Following this, Andrew continued working with CW+ on a diverse range of projects. In 2017 he led a research project investigating the effect of musical tempo on heart rate, in collaboration with Dr Sadia Khan and the cardiology team at West Middlesex Hospital. This led to the creation of the ‘Pulse Music’ intelligent music-playback system, which can modify the tempo of music according to the listener’s heart rate, and the subsequent testing of this in the ‘Music-HR’ study. You can read more about this project here.

Recent significant projects at CW+ have included a soundscape commission with the Coda to Coda studio, and an ongoing research project investigating the creation of a new musical instrument to assist with upper limb recovery following stroke. This project is a collaboration with the QMUL ‘Augmented Instrument Laboratory’, and evaluation of the prototype instrument is now the subject of the ‘RePlay’ study.

Andrew has written the following articles on his Arts in Health work:

  • ‘On Being a Musician at Chelsea and Westminster Hospital’, in The Healing Arts (Unicorn, 2019)
  • ‘A Fascinating Space – Andrew Hall on Composing for Hospitals’, for The Sampler (2019)
  • ‘Music and Sound in the Future Hospital’, for London Arts in Health Forum (2019) [available here]


“Free improvisation is not an action resulting from freedom; it is an action directed towards freedom.”

Davey Williams

In 2015 Andrew completed PhD research investigating the meetings point between composition and improvisation, studying with Peter Wiegold and Colin Riley at Brunel University.  His key research interests focus around the meeting points between the composed, the improvised and the interpreted, with the resulting projects including work with big bands, leadership in school and community settings, and electronic real-time improvisation scores.

Andrew’s PhD research is concerned with investigating practical and theoretical meeting points between improvisation and composition.
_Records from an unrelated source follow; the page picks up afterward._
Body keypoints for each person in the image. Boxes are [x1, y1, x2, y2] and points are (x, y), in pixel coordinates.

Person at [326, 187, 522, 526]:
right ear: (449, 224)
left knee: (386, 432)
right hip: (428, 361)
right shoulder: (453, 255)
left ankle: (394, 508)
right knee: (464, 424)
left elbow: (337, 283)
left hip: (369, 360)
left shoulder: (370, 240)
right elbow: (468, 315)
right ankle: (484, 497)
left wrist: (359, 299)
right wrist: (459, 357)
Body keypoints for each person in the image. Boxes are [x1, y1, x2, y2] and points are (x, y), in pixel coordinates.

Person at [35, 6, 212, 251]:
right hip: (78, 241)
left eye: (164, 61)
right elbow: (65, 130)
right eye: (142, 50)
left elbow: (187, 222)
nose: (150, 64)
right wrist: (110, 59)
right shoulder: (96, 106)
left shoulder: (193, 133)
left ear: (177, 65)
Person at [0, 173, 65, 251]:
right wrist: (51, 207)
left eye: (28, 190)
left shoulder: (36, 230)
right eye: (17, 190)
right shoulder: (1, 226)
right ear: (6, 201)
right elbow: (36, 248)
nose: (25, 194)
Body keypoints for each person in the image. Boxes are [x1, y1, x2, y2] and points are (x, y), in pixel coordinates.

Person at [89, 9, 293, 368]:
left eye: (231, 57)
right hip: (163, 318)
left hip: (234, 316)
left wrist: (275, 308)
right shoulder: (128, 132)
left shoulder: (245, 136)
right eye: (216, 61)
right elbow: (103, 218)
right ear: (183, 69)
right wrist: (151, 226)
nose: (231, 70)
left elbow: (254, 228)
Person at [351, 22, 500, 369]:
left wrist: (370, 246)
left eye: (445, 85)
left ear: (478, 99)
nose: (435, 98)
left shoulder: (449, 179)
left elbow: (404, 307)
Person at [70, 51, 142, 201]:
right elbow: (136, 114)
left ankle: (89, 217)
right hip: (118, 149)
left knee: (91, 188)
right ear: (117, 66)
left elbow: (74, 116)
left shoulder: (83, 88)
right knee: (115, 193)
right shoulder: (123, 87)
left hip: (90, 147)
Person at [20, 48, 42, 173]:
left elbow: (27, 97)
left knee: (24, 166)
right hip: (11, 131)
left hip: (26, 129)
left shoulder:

Such meeting points are evaluated alongside a consideration of ‘freedom’ in improvised music, for which a frame is provided by George Lewis’s concepts of the ‘Afrological’ (placing emphasis on expression of the ‘self’) and ‘Eurological’ (in which the ‘self’ is explicitly avoided).

In Andrew’s thesis he suggests that a reconciliation of these two extremes might be found in a compositional ‘creative displacement’, which might change an improviser’s environment in unforeseen ways and thus require them to explore novel expressive approaches. Three different compositional approaches to ‘creative displacement’ were investigated: through fixed notation, through electronic real-time notation, and through leadership in a collaborative workshop setting. In each case compositional experiments were undertaken and documented, detailing the different methods used in the creation and realisation of the pieces that formed the bulk of the research. A terminology for the theoretical consideration of these approaches was established drawing on theories of complex systems, the philosophy of Gilles Deleuze, and various socio-musicological models such as those of Steven Feld and Charles Keil.

Following this research, Andrew has gone on to lead improvisation workshops in schools, hospitals and corporate settings.